Além disso, o órgão afirmou que não há relação entre o Ministério do Planejamento e a empresa Consist, uma vez que o Acordo Técnico de Cooperação foi firmado entre o ministério e as entidades SINAPP e ABBC.

 

"É possível que os pagamentos sem causa da Consist a Milton Pascowitch e a Alexandre Romano estejam relacionados ao benefício por ela obtido junto ao Ministério do Planejamento", diz o juiz Sérgio Moro, responsável pela operação na primeira instância, no mandado de prisão para Romano.

O presidente da Consist, Pablo Kiepersmit, "não conseguiu descrever de forma objetiva ou de qualquer forma os serviços que teriam sido prestados" pelos operadores, segundo o juiz. Kiepersmit foi preso na 17ª fase da Lava Jato e solto nesta quarta (12). A fase atual da operação é um desdobramento da anterior e foi batizada de "Pixuleco II" (um apelido para propina).

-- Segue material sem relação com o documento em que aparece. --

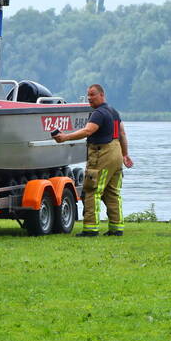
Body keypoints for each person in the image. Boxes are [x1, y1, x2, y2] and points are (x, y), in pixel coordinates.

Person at [53, 84, 133, 237]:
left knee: (92, 190)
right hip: (116, 153)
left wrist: (65, 137)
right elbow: (122, 133)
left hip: (102, 154)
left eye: (93, 94)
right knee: (112, 193)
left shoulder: (98, 113)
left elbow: (88, 130)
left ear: (102, 95)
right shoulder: (114, 112)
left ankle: (91, 229)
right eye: (88, 95)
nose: (89, 98)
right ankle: (116, 229)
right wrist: (125, 154)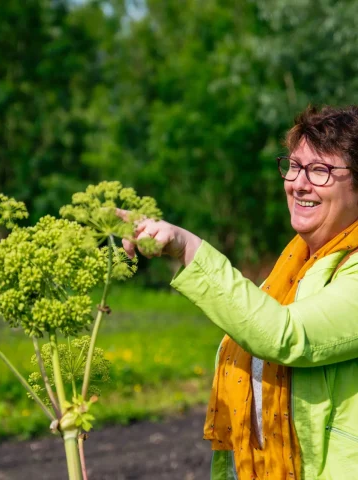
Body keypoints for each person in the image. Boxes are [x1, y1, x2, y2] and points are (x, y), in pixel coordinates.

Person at [120, 105, 358, 480]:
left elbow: (284, 335)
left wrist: (188, 250)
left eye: (320, 170)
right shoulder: (291, 267)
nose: (298, 183)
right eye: (294, 166)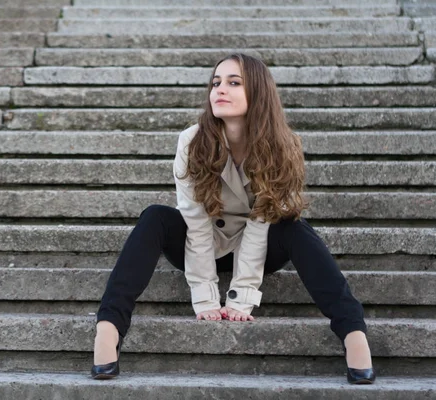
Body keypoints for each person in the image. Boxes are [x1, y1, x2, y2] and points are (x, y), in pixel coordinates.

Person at [91, 53, 375, 384]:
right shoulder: (192, 142)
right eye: (216, 83)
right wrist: (206, 297)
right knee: (154, 217)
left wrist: (241, 296)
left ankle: (353, 331)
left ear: (258, 93)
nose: (219, 90)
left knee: (295, 226)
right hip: (203, 244)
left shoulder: (284, 146)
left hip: (258, 246)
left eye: (233, 82)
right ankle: (108, 327)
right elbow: (195, 223)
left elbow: (261, 222)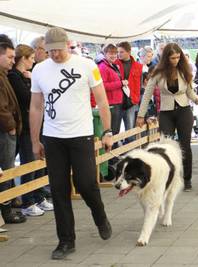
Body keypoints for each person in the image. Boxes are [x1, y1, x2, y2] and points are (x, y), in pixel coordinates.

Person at [29, 27, 113, 260]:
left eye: (58, 49)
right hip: (53, 137)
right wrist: (35, 141)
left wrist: (107, 131)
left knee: (86, 184)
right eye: (49, 51)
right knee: (59, 190)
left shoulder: (87, 65)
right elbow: (36, 107)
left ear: (67, 45)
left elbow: (102, 100)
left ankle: (100, 215)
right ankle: (66, 240)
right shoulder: (39, 70)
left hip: (81, 135)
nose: (54, 55)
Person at [136, 43, 198, 192]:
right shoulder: (157, 72)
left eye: (178, 57)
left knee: (185, 145)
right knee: (165, 146)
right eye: (173, 58)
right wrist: (141, 115)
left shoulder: (185, 70)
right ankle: (167, 177)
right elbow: (147, 94)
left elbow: (190, 92)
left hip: (184, 111)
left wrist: (197, 99)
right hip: (166, 112)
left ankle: (187, 179)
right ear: (166, 57)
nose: (176, 60)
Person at [8, 44, 54, 217]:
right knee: (29, 163)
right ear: (24, 58)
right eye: (31, 59)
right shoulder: (14, 76)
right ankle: (28, 201)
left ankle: (38, 195)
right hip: (26, 128)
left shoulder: (26, 76)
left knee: (40, 163)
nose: (33, 62)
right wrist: (30, 80)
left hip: (37, 125)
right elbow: (29, 98)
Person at [0, 35, 26, 224]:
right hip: (5, 131)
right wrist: (10, 127)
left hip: (8, 130)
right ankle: (6, 210)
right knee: (6, 170)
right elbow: (2, 107)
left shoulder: (4, 75)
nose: (12, 60)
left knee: (7, 169)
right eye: (9, 57)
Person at [115, 41, 143, 143]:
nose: (119, 54)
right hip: (117, 102)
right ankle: (115, 156)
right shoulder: (114, 64)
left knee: (130, 132)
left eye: (121, 52)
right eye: (118, 52)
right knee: (115, 131)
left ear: (129, 52)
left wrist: (136, 99)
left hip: (131, 102)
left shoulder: (138, 66)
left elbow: (139, 85)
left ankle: (129, 154)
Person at [97, 44, 123, 150]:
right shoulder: (103, 67)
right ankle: (110, 159)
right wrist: (120, 83)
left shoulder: (113, 65)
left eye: (115, 53)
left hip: (117, 102)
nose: (113, 55)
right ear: (105, 54)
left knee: (116, 131)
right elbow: (102, 86)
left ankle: (113, 157)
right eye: (110, 53)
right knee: (111, 132)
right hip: (111, 103)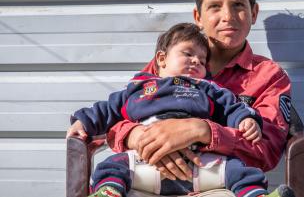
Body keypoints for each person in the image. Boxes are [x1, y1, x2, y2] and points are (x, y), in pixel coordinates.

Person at [68, 0, 294, 197]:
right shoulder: (170, 64)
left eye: (238, 4)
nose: (227, 16)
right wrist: (139, 136)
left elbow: (266, 149)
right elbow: (122, 109)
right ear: (198, 16)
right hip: (148, 172)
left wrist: (201, 130)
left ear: (254, 12)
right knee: (113, 175)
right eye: (215, 6)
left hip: (219, 180)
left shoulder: (269, 76)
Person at [68, 22, 273, 197]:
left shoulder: (206, 88)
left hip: (199, 163)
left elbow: (231, 106)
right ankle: (109, 191)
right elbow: (107, 108)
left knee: (239, 169)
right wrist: (83, 121)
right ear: (161, 59)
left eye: (202, 61)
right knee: (112, 166)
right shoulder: (138, 87)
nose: (195, 61)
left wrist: (246, 119)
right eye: (187, 53)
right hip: (145, 162)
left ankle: (256, 193)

"O esquema de corrupção é grande, sistemático e deve ser combatido de forma veemente", afirmou o procurador Roberson Pozzobon, em entrevista em Curitiba. Segundo ele, operadores mostraram "audácia" ao continuar desviando dinheiro mesmo com as investigações em andamento, o que justifica as prisões cautelares. Foram feitos repasses até o mês passado – um deles de R$ 300 mil (veja no vídeo acima).

"O que buscamos agora, com os mandados de hoje, é apurar qual a exata vinculação que foi feita nesses lugares dos valores recebidos por intermédio das notas identificando novas pessoas físicas, talvez beneficiários finais dos valores", revelou Pozzobon.

Para onde iam as propinas

Milton Pascowitch recebeu o dinheiro por meio da sua empresa, a Jamp Engenheiros, entre os anos de 2011 e 2014, e posteriormente destinou os valores a João Vaccari Neto, que então ocupava o cargo de tesoureiro do PT, segundo as investigações.